:: Aufgabe ::
Bearbeite den Abschnitt aus dem Text über das Lüften, der mit den Worten „Mit der mod­er­nen“ beginnt und mit „Quer­lüften der ganzen Woh­nung.“ endet. Gib ihn wieder und setze dabei „am Tag“ an die Stelle von „täglich“.

:: Vorliegender Text ::
-*-*-

Mit der mod­er­nen Bauweise kommt dem richti­gen Lüften der Woh­nung eine immer bedeu­ten­dere Auf­gabe zu. Die heuti­gen Baustoffe sind vor­wiegend aus Kun­st­stoff und sind atmungsak­tiv. Sie besitzen also im Gegen­satz zu den Mate­ri­alien der Vorkriegs­bauten prak­tisch
keine Spe­icher­möglichkeiten mehr (Gips­decken usw.) Auch nach dem Erset­zen von alten – ein­fachen oder ver­zo­ge­nen, und daher lüf­tungs­fre­undlichen – Fen­stern treten oft schon nach kurzer Zeit Feuchtigkeitss­chä­den in den Wohn­räu­men auf. Fen­ster der neusten Gen­er­a­tion sind mit ihren zwei Gum­midich­tun­gen nahezu 100 % dicht! Lüften heisst aber nicht stun­den­langes Offen­hal­ten der Fen­ster,
son­dern mehrmals täglich für max. 10 Minuten Quer­lüften der ganzen Woh­nung.
Während der Heizpe­ri­ode sollte die rel­a­tive Luft­feuchtigkeit in den Wohn­räu­men zwis­chen 45 % und 55 % liegen.

-*-*-

:: Vorliegendes Material ::

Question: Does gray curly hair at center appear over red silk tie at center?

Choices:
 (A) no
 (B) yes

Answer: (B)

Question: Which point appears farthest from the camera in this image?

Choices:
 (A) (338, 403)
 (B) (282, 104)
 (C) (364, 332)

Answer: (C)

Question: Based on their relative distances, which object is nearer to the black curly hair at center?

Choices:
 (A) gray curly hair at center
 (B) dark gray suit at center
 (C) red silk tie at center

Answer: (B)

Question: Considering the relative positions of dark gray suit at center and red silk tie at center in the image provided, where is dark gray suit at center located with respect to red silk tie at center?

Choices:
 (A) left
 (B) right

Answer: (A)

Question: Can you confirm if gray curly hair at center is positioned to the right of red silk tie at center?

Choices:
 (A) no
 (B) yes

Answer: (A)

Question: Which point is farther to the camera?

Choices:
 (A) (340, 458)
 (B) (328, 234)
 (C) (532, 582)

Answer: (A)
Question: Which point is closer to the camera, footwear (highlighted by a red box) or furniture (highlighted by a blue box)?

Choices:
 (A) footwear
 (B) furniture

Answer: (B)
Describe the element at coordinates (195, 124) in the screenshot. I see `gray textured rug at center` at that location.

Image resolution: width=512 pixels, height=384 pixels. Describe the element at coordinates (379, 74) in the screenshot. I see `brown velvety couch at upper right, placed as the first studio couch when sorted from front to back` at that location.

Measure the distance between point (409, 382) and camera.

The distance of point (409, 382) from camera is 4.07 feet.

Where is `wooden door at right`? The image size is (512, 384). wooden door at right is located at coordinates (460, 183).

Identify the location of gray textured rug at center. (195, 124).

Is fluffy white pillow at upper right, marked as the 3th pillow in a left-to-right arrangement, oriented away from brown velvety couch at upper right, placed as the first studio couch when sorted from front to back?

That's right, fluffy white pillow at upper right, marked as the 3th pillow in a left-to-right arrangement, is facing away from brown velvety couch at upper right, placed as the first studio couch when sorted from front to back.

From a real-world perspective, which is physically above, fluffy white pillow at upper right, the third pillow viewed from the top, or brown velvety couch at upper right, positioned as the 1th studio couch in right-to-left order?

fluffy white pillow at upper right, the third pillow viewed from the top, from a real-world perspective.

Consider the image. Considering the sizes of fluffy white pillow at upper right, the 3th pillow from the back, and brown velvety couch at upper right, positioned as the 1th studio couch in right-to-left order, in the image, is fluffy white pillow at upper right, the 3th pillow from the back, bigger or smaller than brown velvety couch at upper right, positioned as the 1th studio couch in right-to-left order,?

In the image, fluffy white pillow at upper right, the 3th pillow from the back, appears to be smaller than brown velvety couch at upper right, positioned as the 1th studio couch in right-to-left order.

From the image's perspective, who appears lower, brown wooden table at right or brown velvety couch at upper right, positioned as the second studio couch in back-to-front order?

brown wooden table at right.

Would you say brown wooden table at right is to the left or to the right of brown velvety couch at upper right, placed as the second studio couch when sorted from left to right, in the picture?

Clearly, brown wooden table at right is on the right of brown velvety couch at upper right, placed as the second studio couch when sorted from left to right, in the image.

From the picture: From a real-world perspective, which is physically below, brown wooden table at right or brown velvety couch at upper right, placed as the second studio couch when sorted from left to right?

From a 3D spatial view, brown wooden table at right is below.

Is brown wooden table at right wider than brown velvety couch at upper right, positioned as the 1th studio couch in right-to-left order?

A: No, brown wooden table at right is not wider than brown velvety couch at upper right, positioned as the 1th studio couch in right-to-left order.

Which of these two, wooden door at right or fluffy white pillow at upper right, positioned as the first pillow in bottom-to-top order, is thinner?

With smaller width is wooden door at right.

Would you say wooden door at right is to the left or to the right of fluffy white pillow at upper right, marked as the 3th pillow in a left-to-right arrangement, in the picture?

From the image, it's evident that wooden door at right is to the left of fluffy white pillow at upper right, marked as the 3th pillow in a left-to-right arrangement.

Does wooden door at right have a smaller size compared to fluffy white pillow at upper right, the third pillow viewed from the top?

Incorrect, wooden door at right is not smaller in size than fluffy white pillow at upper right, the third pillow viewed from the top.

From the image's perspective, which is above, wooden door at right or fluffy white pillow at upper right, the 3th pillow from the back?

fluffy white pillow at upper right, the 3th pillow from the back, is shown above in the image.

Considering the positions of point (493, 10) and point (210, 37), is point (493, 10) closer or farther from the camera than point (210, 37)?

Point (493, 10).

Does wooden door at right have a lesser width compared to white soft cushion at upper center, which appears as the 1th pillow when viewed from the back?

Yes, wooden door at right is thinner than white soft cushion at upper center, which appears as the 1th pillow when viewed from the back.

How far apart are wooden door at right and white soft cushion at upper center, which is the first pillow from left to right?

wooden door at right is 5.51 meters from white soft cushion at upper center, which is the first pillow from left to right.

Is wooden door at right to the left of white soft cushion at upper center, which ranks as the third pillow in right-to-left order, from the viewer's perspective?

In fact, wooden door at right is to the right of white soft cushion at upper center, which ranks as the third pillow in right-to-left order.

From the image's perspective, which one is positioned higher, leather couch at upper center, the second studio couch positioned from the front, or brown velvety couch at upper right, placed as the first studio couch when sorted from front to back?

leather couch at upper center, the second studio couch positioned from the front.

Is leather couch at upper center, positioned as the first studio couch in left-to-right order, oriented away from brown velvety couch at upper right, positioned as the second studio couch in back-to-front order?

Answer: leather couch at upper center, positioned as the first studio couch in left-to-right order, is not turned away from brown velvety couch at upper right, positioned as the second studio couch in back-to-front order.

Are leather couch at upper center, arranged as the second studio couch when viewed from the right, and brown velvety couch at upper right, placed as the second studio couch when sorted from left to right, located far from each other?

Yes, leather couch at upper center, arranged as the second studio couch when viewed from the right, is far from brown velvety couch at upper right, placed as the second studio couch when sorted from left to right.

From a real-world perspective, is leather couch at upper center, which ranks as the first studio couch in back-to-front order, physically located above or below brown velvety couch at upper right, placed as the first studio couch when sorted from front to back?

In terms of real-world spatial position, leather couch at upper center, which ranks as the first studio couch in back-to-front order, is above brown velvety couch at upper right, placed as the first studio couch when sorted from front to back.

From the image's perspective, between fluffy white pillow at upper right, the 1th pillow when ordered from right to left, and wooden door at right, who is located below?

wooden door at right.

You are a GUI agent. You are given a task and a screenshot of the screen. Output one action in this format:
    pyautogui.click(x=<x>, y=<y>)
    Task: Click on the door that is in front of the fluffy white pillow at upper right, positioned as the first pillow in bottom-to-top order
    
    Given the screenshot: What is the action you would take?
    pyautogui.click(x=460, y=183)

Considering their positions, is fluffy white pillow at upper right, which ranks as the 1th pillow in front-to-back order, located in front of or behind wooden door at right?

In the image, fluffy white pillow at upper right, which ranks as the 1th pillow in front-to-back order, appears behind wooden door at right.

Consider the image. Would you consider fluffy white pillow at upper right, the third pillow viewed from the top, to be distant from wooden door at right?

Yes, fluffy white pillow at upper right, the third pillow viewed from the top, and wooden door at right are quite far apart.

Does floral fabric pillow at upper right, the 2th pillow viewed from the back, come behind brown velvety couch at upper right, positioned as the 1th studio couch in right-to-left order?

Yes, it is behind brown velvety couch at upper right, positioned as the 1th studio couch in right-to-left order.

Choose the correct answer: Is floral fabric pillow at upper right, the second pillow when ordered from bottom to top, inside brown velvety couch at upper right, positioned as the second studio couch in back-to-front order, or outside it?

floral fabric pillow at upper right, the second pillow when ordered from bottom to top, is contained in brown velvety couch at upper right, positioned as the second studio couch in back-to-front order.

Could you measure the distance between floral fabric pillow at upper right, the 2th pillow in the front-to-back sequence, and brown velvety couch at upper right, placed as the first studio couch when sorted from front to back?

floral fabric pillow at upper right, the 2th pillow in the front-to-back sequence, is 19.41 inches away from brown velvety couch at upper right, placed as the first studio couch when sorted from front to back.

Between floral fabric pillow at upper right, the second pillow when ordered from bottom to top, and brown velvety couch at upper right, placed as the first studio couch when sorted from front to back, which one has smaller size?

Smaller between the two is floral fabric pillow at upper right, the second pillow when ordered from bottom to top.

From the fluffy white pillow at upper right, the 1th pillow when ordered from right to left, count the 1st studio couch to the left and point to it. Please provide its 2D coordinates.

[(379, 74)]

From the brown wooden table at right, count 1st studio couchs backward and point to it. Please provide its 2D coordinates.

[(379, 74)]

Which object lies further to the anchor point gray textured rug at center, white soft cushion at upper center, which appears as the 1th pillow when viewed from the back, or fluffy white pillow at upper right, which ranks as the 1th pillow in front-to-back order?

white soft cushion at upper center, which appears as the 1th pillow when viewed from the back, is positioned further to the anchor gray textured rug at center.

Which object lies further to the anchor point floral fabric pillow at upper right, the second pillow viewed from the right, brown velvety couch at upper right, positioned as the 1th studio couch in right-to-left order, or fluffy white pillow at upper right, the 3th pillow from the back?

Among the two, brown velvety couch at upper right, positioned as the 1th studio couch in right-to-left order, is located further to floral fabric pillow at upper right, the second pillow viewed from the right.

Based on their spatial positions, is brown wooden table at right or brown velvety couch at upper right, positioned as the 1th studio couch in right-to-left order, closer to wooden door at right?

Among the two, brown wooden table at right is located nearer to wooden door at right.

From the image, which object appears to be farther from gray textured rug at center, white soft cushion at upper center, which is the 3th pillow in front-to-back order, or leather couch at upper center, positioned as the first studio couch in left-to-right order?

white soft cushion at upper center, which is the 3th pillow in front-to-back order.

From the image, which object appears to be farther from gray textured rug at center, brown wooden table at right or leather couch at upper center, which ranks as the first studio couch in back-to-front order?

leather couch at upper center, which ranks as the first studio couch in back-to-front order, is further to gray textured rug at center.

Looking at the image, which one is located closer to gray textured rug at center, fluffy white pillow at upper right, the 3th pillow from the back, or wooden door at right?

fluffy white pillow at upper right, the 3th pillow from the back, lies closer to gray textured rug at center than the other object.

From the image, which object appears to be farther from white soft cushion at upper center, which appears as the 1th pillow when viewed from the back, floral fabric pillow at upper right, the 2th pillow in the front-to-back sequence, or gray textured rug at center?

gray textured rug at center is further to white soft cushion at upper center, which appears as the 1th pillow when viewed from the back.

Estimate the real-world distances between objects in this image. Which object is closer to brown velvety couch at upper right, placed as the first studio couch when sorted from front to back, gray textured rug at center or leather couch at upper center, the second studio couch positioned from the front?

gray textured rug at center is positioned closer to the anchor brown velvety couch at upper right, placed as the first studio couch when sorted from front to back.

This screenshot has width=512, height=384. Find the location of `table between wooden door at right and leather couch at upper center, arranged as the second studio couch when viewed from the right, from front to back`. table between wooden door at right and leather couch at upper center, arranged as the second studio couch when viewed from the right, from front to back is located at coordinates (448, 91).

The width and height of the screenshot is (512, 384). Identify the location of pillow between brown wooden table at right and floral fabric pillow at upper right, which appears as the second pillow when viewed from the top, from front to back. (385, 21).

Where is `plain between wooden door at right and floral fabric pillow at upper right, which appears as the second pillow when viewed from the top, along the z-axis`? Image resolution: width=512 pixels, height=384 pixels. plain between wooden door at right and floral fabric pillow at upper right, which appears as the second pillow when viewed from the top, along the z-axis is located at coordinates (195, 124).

-*-*-

:: Ergebnis ::
Mit der mod­er­nen Bauweise kommt dem richti­gen Lüften der Woh­nung eine immer bedeu­ten­dere Auf­gabe zu. Die heuti­gen Baustoffe sind vor­wiegend aus Kun­st­stoff und sind atmungsak­tiv. Sie besitzen also im Gegen­satz zu den Mate­ri­alien der Vorkriegs­bauten prak­tisch
keine Spe­icher­möglichkeiten mehr (Gips­decken usw.) Auch nach dem Erset­zen von alten – ein­fachen oder ver­zo­ge­nen, und daher lüf­tungs­fre­undlichen – Fen­stern treten oft schon nach kurzer Zeit Feuchtigkeitss­chä­den in den Wohn­räu­men auf. Fen­ster der neusten Gen­er­a­tion sind mit ihren zwei Gum­midich­tun­gen nahezu 100 % dicht! Lüften heisst aber nicht stun­den­langes Offen­hal­ten der Fen­ster,
son­dern mehrmals am Tag für max. 10 Minuten Quer­lüften der ganzen Woh­nung.